(TRY IT)
Copy out each line of the entries where the word "глухих" is present.

[Change detection data]
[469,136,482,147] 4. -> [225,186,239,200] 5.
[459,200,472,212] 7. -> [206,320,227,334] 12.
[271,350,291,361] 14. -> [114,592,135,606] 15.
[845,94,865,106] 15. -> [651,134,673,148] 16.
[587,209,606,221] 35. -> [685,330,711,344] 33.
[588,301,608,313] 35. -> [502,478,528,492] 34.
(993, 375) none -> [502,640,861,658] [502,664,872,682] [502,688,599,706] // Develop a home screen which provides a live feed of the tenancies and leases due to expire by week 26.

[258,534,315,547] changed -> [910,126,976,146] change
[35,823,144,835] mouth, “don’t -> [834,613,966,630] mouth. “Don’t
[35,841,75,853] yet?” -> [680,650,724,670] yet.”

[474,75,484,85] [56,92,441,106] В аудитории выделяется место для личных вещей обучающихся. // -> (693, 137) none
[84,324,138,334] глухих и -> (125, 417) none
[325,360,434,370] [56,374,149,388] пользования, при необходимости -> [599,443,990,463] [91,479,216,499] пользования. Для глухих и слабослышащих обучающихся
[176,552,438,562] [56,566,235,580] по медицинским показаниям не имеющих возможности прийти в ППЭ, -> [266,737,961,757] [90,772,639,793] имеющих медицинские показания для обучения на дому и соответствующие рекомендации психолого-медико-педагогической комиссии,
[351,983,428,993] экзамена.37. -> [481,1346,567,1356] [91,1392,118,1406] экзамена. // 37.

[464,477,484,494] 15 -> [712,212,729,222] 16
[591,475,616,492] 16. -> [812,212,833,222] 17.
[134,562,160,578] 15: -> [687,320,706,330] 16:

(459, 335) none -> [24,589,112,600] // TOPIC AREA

(TASK RESPONSE)
[84,324,138,334] глухих и -> (125, 417) none
[325,360,434,370] [56,374,149,388] пользования, при необходимости -> [599,443,990,463] [91,479,216,499] пользования. Для глухих и слабослышащих обучающихся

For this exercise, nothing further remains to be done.